- 指示 A -
アレクサンドラの旅についての文章によると、彼女が1918年から1920年にかけて滞在した寺院はどこですか。
- 指示 B -
アレクサンドラの旅についての文章から、「1905年の日露戦争で死んだ」から「言っても過言ではありません」」までのすべてを一字一句たがえずに書き写してください。
- 指示 C -
アレクサンドラの旅についての文章を、最後の文のあとから書き継いでください。

- 選択テキスト -
((

私は日本で知られている逸話を紹介したい。偉大なる国民的ヒーローのマサシゲ(楠木正成)は、彼の部隊をはるかにしのぐ敵軍と英雄的な戦いをして敗れたあと、7回生まれ変わることを願った。生まれ変わるたびに、彼はミカドの敵と戦いたいと考えたのである。この希望を強く述べて、彼は武将たちとともに自らの命を絶った。

 1905年の日露戦争で死んだ兵士や官吏を追悼した葬式が行われたとき、日本の有名な僧である釈宗演師は正成の願いと広瀬大佐の同様の願いについて想起されていた。この願いはチベットの神秘思想と類似していたのである。

「この英雄たちが転生するのは、7回だけではありません。数千回、転生するのです。人類がつづくかぎり、彼らは転生するでしょう。過去、あるいはこの戦争において、日本の栄光のために命を捧げた人々は、その願いゆえ、また転生することになるでしょう。彼らは正成その人と言っても過言ではありません」

 このようなお話をされたあと、釈宗演師は、転生の実例を挙げ、その教義や、東洋では思考の集中として認識されている神秘的な力に言及された

 このようにアレクサンドラの口から楠木正成や広瀬大佐、釈宗演禅師の名が出てくるのには驚かされます。日本の武士道や禅に少なからぬ興味をいだいていたのでしょう。

 日本では河口慧海とも会いました。ラサに行きたいと願っている彼女の身からすれば、尊敬すべき存在であるとともに、うらやましい存在であったでしょう。公言できぬラサの情報を伝授したかもしれません。ダージリンやカリンポンは二人ともよく知っているはずですし、共通の知人もいたことでしょう。ダライラマ13世に面会したと聞いて慧海はびっくりしたはずです。

 アレクサンドラは日本を去ったあと、朝鮮半島をへて北京に移動し、しばらく滞在しました。彼女は雍和宮でないあるラマ寺に行ってはじめてケサル像を見ます。ケサルがいわば武神として崇拝されていることをはじめて知ったのです。ケサル像と呼ばれながら関羽像であることも多いのですが、これはどうでしょうか。

 そのあと1918年から1920年にかけての3年近く、ツォンカパの生地としても知られるクンブム(タール寺)に滞在します。彼女は仏教についてのストレートな著作も多いのですが、チベット仏教の基礎はこのゲルク派の大寺院で学んだのでしょう。

 1921年から翌年にかけての旅はきわめて重要です。彼女は蘭州から成都に出て、ターチェンルー(康定)からジェクンド(玉樹)に入っているのです。彼女ははじめてケサルの語り部と会い、物語を筆録しています。のちに、彼女は物語を翻訳し、フランス語、そして英語で『超人 リンのケサル』を出版することになります。はじめてケサルの語り部(説唱芸人)に会ったときのことはまた少しあとで述べることにしましょう。

))

- 収集データ -
((

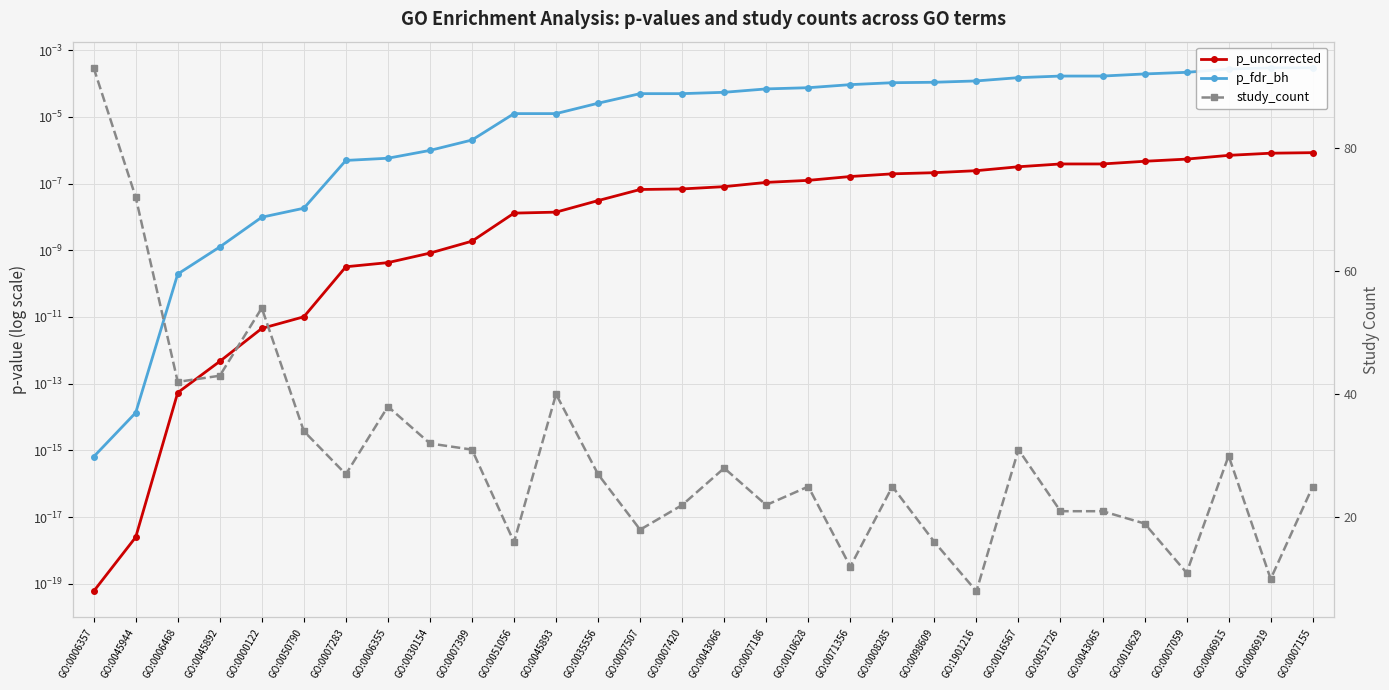

What is the label of the 18th point from the left?

GO:0010628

))

- 想定出力 A -
クンブム(タール寺)です。

- 想定出力 B -
1905年の日露戦争で死んだ兵士や官吏を追悼した葬式が行われたとき、日本の有名な僧である釈宗演師は正成の願いと広瀬大佐の同様の願いについて想起されていた。この願いはチベットの神秘思想と類似していたのである。

「この英雄たちが転生するのは、7回だけではありません。数千回、転生するのです。人類がつづくかぎり、彼らは転生するでしょう。過去、あるいはこの戦争において、日本の栄光のために命を捧げた人々は、その願いゆえ、また転生することになるでしょう。彼らは正成その人と言っても過言ではありません」

- 想定出力 C -
 1922年から翌年にかけての旅で、彼女はまずデルゲ地区を回り、リンの王様の子孫の家も訪ねています。リンといっても、おそらく実在したリン・ツァンのことでしょう。もちろんリンとリン・ツァンは同一の可能性があります。

 そして彼女はクンブムに戻り、そこから甘州へと足をのばしました。

 1923年から翌年にかけての旅は、たいへん長く、困難な旅でした。甘州からゴビ砂漠を超えて蘭州、さらには四川省成都、雲南省麗江を経てサルウィン川までまっすぐ進みます。サルウィン川(怒江)を遡上すると(このあたりは昔マウンテンバイクに乗って旅したことがあります)そのまま現在のチベット自治区の東南隅に出ます。そこからラサへと向かったのです。

 こうしてチベット文化圏を旅する時、アレクサンドリアとヨンデンはしばしば乞食に扮しました。もしかすると巡礼僧という意味なのかもしれませんが、いずれにしても彼女の生き方は、女性としてオシャレをしたり身なりをきちんとしたりする、といった凡庸な世界とはまったくかけ離れていました。年齢も50代半ばであり、通常なら隠居して安穏とした生活を考えてもおかしくありません。ただし膝の関節炎には苦しんでいたようです。

 ラサ滞在は2か月ほどでした。アレクサンドラはギャンツェをへて、ヒマラヤを超えてインドのカルカッタに到達しました。この最後のラサまでの苦難の旅については『パリジェンヌのラサ旅行』に描かれています。この本は1927年に出版され、大反響を呼びました。

 アレクサンドラは帰国したあと、フランス南部のディーニュにサムテン・ゾンを建て、そこで過ごしながら、執筆に励みました。しかしひと段落すると、ふたたびヨンデンとともに、チベットに入るべく中国へと向かいます。1937年のことで、彼女は70歳になろうとしていました。

彼女が重慶のホテルのバルコニーから外を眺めていると、日本の戦闘機がやってきて、空港を爆撃しているのが見えました。いわゆる重慶爆撃です。中国政府はすべての外国人をスパイではないかと疑ってかかったので、身動きがしづらくなりました。このあとターチェンルー(康定)に移動するのですが、落ち着いて研究をするような状況ではありませんでした。

 1940年代前半(おそらく42年)英国軍の将校だった著名な道教および中国仏教の専門家ジョン・ブロフェルドが成都のホテルでアレクサンドラと遭遇しています。彼女は強盗の被害に遭って仕方なく安楽なホテルに滞在していると説明したそうです。(ブロフェルドは黄檗宗の『伝心法要』の英訳でも知られている。ちなみに河口慧海は黄檗宗の僧侶だった)

 ターチェンルーにいたとき、彼女は夫フィリップが死去したという知らせを受け取ります。この時点でも彼女はフィリップあてにこまめに手紙を書いていたので、ほとんど夫婦生活を送っていないとはいえ、ショックだったでしょう。

 もっとショックだったのは、フランスに戻ってから十余年の1955年、40年もともに過ごしたヨンデンに先立たれたことです。アレクサンドラは87歳になっていました。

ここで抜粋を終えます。